■ Exercise prompt
Write out all the text in the material again with "Cresthaven" swapped for "Greywatch" and everything else left unchanged, omitting the pictures.

■ Entries supplied

++++++++

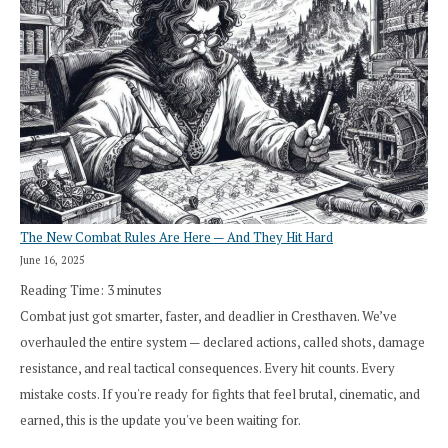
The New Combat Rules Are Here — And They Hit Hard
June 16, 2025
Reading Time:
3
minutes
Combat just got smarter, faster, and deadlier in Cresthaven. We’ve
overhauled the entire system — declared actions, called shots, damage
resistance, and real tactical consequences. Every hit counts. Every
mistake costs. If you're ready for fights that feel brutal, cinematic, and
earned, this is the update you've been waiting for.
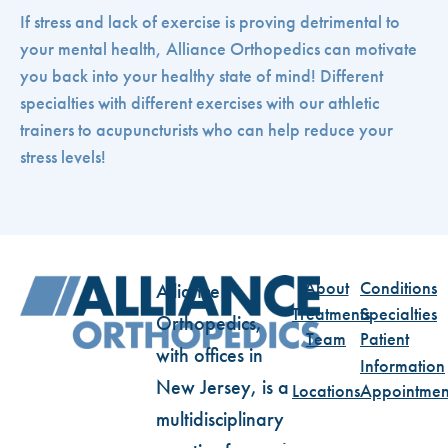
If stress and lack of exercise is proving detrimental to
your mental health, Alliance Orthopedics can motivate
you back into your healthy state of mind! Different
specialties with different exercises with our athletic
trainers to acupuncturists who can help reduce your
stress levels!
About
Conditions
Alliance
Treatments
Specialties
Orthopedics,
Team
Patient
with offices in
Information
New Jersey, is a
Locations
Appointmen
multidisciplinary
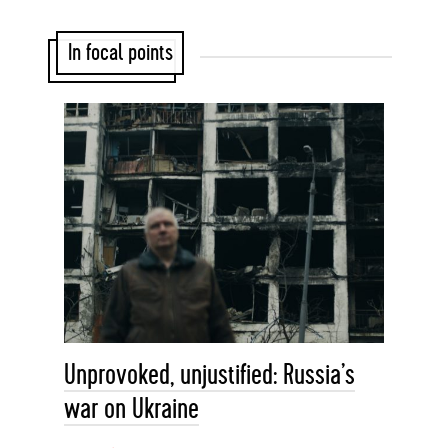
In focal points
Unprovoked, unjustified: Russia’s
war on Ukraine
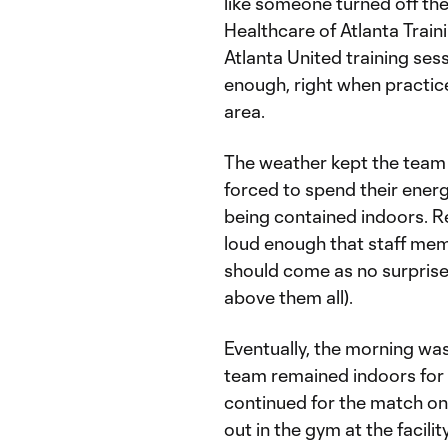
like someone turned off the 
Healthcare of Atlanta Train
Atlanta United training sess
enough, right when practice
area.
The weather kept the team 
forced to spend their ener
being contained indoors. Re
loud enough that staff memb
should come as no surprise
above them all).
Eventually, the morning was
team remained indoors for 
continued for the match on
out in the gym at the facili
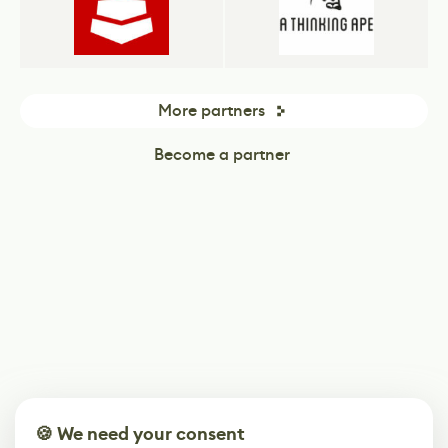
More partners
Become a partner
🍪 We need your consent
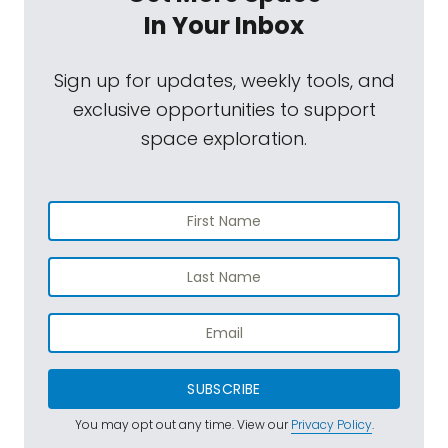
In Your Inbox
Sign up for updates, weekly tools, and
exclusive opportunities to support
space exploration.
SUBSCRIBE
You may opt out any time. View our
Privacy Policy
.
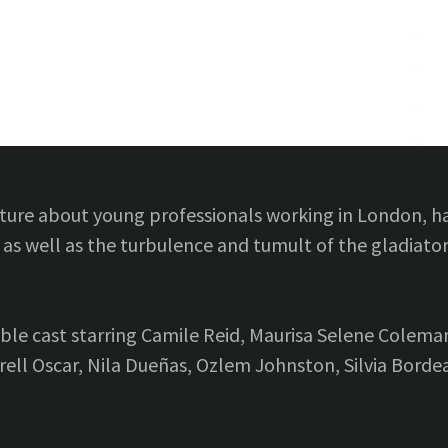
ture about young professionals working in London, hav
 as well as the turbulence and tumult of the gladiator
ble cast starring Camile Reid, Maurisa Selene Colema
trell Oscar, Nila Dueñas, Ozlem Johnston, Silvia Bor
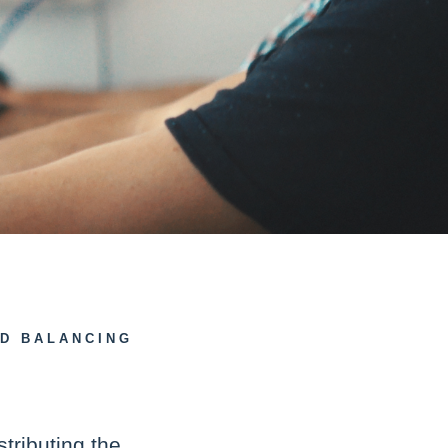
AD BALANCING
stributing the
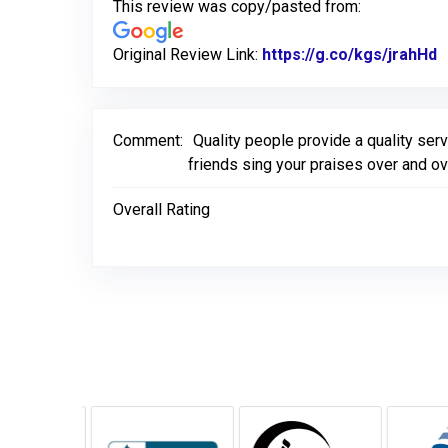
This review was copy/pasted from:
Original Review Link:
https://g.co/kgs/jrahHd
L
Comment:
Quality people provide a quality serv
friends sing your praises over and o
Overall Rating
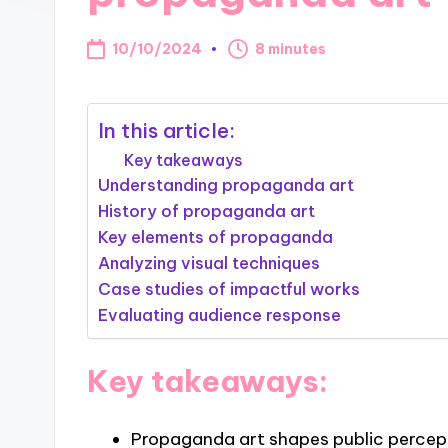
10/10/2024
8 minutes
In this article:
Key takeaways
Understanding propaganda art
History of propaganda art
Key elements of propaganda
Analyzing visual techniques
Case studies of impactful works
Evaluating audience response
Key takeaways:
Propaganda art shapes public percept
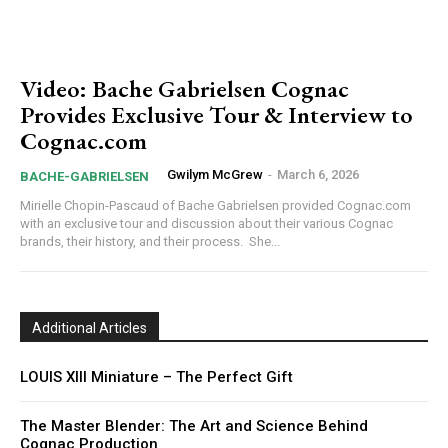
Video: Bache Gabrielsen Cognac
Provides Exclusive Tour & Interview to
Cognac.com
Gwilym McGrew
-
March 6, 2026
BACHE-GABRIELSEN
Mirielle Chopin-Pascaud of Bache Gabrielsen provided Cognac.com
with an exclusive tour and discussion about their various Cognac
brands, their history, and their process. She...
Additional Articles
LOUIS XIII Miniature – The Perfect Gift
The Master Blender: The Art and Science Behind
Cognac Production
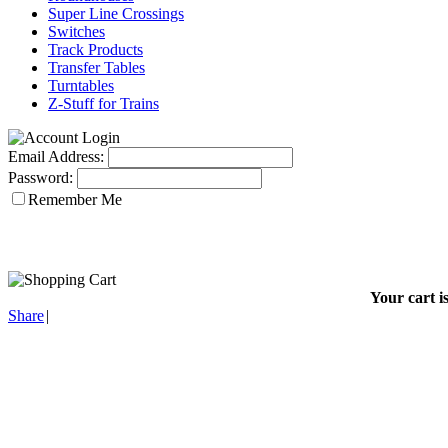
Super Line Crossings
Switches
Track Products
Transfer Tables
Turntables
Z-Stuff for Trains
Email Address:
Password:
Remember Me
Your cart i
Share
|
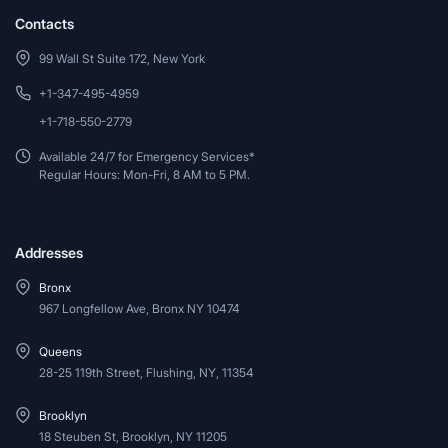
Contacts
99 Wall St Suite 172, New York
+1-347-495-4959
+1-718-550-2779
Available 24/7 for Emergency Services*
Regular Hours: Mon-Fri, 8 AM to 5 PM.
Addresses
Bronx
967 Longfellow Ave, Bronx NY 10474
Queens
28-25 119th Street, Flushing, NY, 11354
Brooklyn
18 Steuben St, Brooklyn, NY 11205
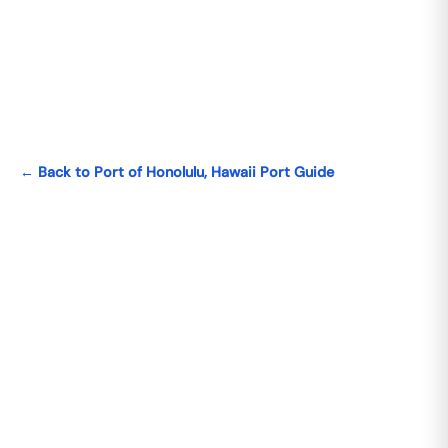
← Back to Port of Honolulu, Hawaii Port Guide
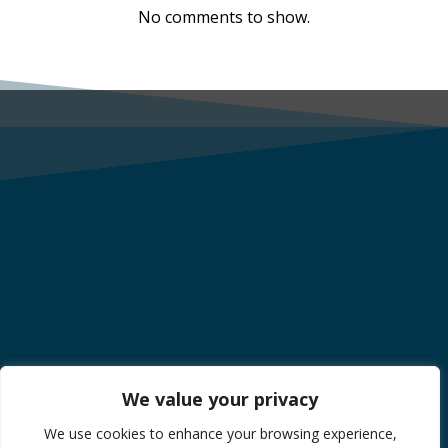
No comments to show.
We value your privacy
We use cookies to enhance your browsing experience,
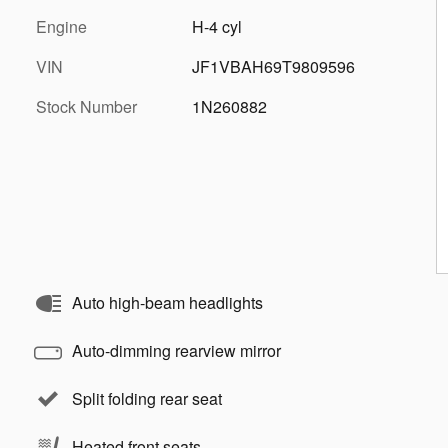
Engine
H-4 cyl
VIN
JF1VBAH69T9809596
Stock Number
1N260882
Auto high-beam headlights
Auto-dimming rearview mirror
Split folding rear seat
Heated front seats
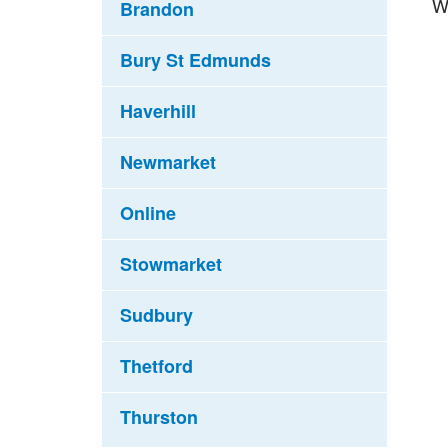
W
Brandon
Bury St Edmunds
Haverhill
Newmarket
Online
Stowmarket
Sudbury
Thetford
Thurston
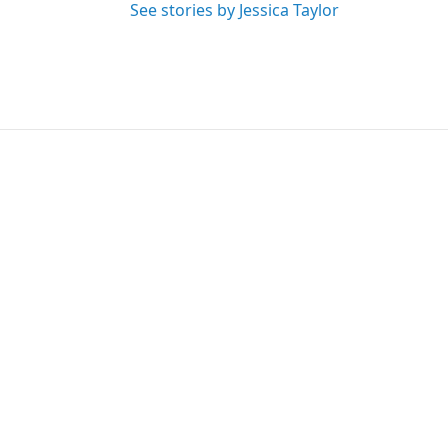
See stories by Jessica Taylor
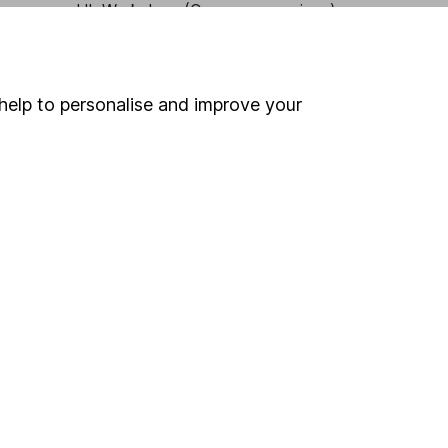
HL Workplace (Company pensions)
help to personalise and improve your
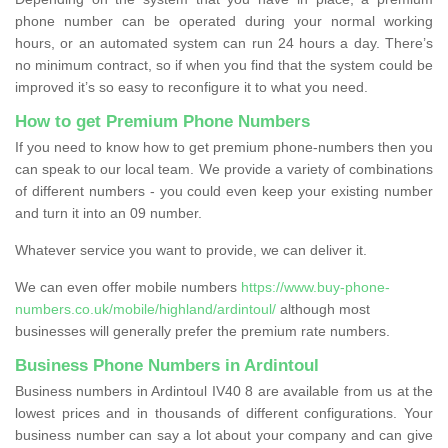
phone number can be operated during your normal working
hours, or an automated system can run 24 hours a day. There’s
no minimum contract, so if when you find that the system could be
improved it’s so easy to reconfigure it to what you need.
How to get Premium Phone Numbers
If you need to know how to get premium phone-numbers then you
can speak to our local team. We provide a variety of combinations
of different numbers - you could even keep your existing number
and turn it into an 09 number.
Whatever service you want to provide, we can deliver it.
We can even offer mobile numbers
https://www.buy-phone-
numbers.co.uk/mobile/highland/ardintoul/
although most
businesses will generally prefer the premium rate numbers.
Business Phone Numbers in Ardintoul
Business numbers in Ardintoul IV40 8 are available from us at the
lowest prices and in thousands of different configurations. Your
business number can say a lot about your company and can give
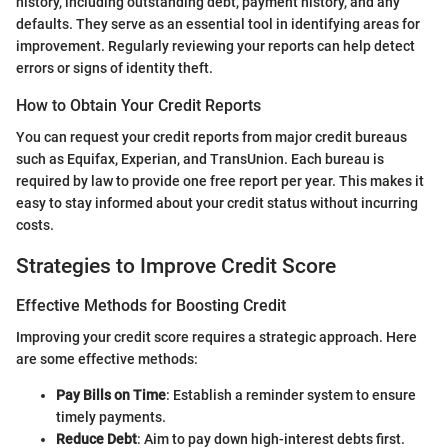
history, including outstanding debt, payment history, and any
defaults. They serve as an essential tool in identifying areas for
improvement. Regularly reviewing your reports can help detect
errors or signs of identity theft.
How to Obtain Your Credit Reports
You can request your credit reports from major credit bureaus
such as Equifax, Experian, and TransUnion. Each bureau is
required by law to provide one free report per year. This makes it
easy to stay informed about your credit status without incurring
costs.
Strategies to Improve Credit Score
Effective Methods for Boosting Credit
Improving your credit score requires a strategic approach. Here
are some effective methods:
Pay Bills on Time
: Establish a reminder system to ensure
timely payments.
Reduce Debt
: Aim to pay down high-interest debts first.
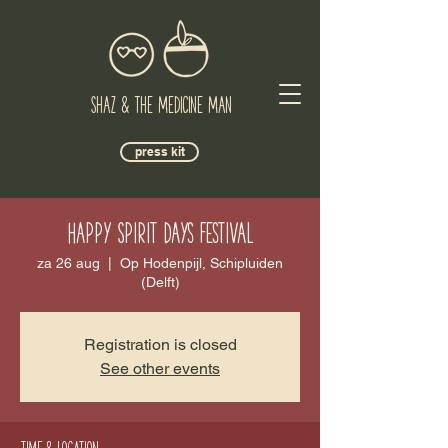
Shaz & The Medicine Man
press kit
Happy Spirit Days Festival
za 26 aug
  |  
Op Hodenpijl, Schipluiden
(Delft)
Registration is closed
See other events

++++++++

■ Task result
The New Combat Rules Are Here — And They Hit Hard
June 16, 2025
Reading Time:
3
minutes
Combat just got smarter, faster, and deadlier in Greywatch. We’ve
overhauled the entire system — declared actions, called shots, damage
resistance, and real tactical consequences. Every hit counts. Every
mistake costs. If you're ready for fights that feel brutal, cinematic, and
earned, this is the update you've been waiting for.
If stress and lack of exercise is proving detrimental to
your mental health, Alliance Orthopedics can motivate
you back into your healthy state of mind! Different
specialties with different exercises with our athletic
trainers to acupuncturists who can help reduce your
stress levels!
About
Conditions
Alliance
Treatments
Specialties
Orthopedics,
Team
Patient
with offices in
Information
New Jersey, is a
Locations
Appointmen
multidisciplinary
In focal points
Unprovoked, unjustified: Russia’s
war on Ukraine
like someone turned off the 
Healthcare of Atlanta Train
Atlanta United training sess
enough, right when practice
area.
The weather kept the team 
forced to spend their ener
being contained indoors. Re
loud enough that staff memb
should come as no surprise
above them all).
Eventually, the morning was
team remained indoors for 
continued for the match on
out in the gym at the facili
More partners
Become a partner
🍪 We need your consent
In Your Inbox
Sign up for updates, weekly tools, and
exclusive opportunities to support
space exploration.
SUBSCRIBE
You may opt out any time. View our
Privacy Policy
.
ture about young professionals working in London, hav
 as well as the turbulence and tumult of the gladiator
ble cast starring Camile Reid, Maurisa Selene Colema
trell Oscar, Nila Dueñas, Ozlem Johnston, Silvia Bor
AD BALANCING
stributing the
This review was copy/pasted from:
Original Review Link:
https://g.co/kgs/jrahHd
L
Comment:
Quality people provide a quality serv
friends sing your praises over and o
Overall Rating
10/10/2024
8 minutes
In this article:
Key takeaways
Understanding propaganda art
History of propaganda art
Key elements of propaganda
Analyzing visual techniques
Case studies of impactful works
Evaluating audience response
Key takeaways:
Propaganda art shapes public percept
Video: Bache Gabrielsen Cognac
Provides Exclusive Tour & Interview to
Cognac.com
Gwilym McGrew
-
March 6, 2026
BACHE-GABRIELSEN
Mirielle Chopin-Pascaud of Bache Gabrielsen provided Cognac.com
with an exclusive tour and discussion about their various Cognac
brands, their history, and their process. She...
Additional Articles
LOUIS XIII Miniature – The Perfect Gift
The Master Blender: The Art and Science Behind
Cognac Production
Super Line Crossings
Switches
Track Products
Transfer Tables
Turntables
Z-Stuff for Trains
Email Address:
Password:
Remember Me
Your cart i
Share
|
Contacts
99 Wall St Suite 172, New York
+1-347-495-4959
+1-718-550-2779
Available 24/7 for Emergency Services*
Regular Hours: Mon-Fri, 8 AM to 5 PM.
Addresses
Bronx
967 Longfellow Ave, Bronx NY 10474
Queens
28-25 119th Street, Flushing, NY, 11354
Brooklyn
18 Steuben St, Brooklyn, NY 11205
← Back to Port of Honolulu, Hawaii Port Guide
No comments to show.
We value your privacy
We use cookies to enhance your browsing experience,
Engine
H-4 cyl
VIN
JF1VBAH69T9809596
Stock Number
1N260882
Auto high-beam headlights
Auto-dimming rearview mirror
Split folding rear seat
Heated front seats
W
Brandon
Bury St Edmunds
Haverhill
Newmarket
Online
Stowmarket
Sudbury
Thetford
Thurston
See stories by Jessica Taylor
HL Workplace (Company pensions)
help to personalise and improve your
phone number can be operated during your normal working
hours, or an automated system can run 24 hours a day. There’s
no minimum contract, so if when you find that the system could be
improved it’s so easy to reconfigure it to what you need.
How to get Premium Phone Numbers
If you need to know how to get premium phone-numbers then you
can speak to our local team. We provide a variety of combinations
of different numbers - you could even keep your existing number
and turn it into an 09 number.
Whatever service you want to provide, we can deliver it.
We can even offer mobile numbers
https://www.buy-phone-
numbers.co.uk/mobile/highland/ardintoul/
although most
businesses will generally prefer the premium rate numbers.
Business Phone Numbers in Ardintoul
Business numbers in Ardintoul IV40 8 are available from us at the
lowest prices and in thousands of different configurations. Your
business number can say a lot about your company and can give
history, including outstanding debt, payment history, and any
defaults. They serve as an essential tool in identifying areas for
improvement. Regularly reviewing your reports can help detect
errors or signs of identity theft.
How to Obtain Your Credit Reports
You can request your credit reports from major credit bureaus
such as Equifax, Experian, and TransUnion. Each bureau is
required by law to provide one free report per year. This makes it
easy to stay informed about your credit status without incurring
costs.
Strategies to Improve Credit Score
Effective Methods for Boosting Credit
Improving your credit score requires a strategic approach. Here
are some effective methods:
Pay Bills on Time
: Establish a reminder system to ensure
timely payments.
Reduce Debt
: Aim to pay down high-interest debts first.
Shaz & The Medicine Man
press kit
Happy Spirit Days Festival
za 26 aug
  |  
Op Hodenpijl, Schipluiden
(Delft)
Registration is closed
See other events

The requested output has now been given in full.